→ Task directions
Print the listing in its entirety and exactly, leaving out images.

→ Input data
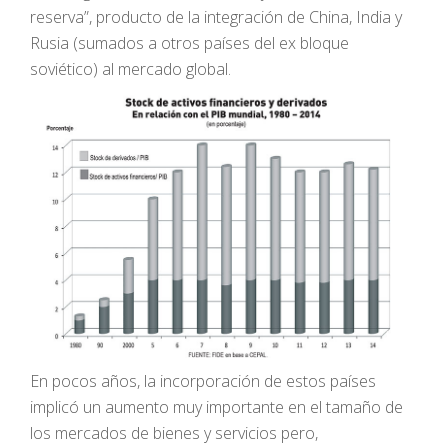
reserva”, producto de la integración de China, India y
Rusia (sumados a otros países del ex bloque
soviético) al mercado global.
En pocos años, la incorporación de estos países
implicó un aumento muy importante en el tamaño de
los mercados de bienes y servicios pero,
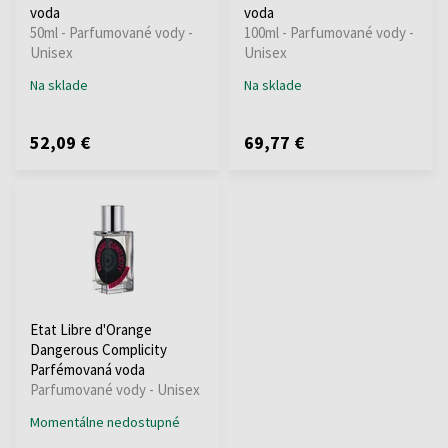
voda
voda
50ml - Parfumované vody -
100ml - Parfumované vody -
Unisex
Unisex
Na sklade
Na sklade
52,09 €
69,77 €
Etat Libre d'Orange
Dangerous Complicity
Parfémovaná voda
Parfumované vody - Unisex
Momentálne nedostupné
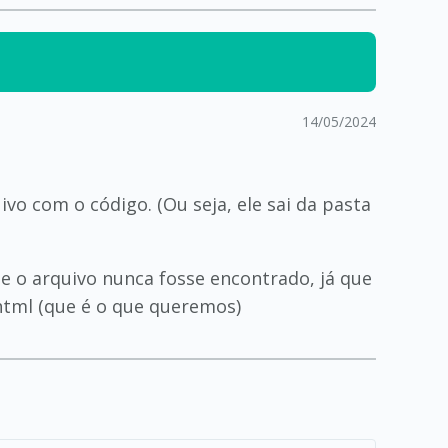
14/05/2024
ivo com o código. (Ou seja, ele sai da pasta
ue o arquivo nunca fosse encontrado, já que
html (que é o que queremos)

→ Result of this task
reserva”, producto de la integración de China, India y
Rusia (sumados a otros países del ex bloque
soviético) al mercado global.
En pocos años, la incorporación de estos países
implicó un aumento muy importante en el tamaño de
los mercados de bienes y servicios pero,
voda
voda
50ml - Parfumované vody -
100ml - Parfumované vody -
Unisex
Unisex
Na sklade
Na sklade
52,09 €
69,77 €
Etat Libre d'Orange
Dangerous Complicity
Parfémovaná voda
Parfumované vody - Unisex
Momentálne nedostupné
14/05/2024
ivo com o código. (Ou seja, ele sai da pasta
ue o arquivo nunca fosse encontrado, já que
html (que é o que queremos)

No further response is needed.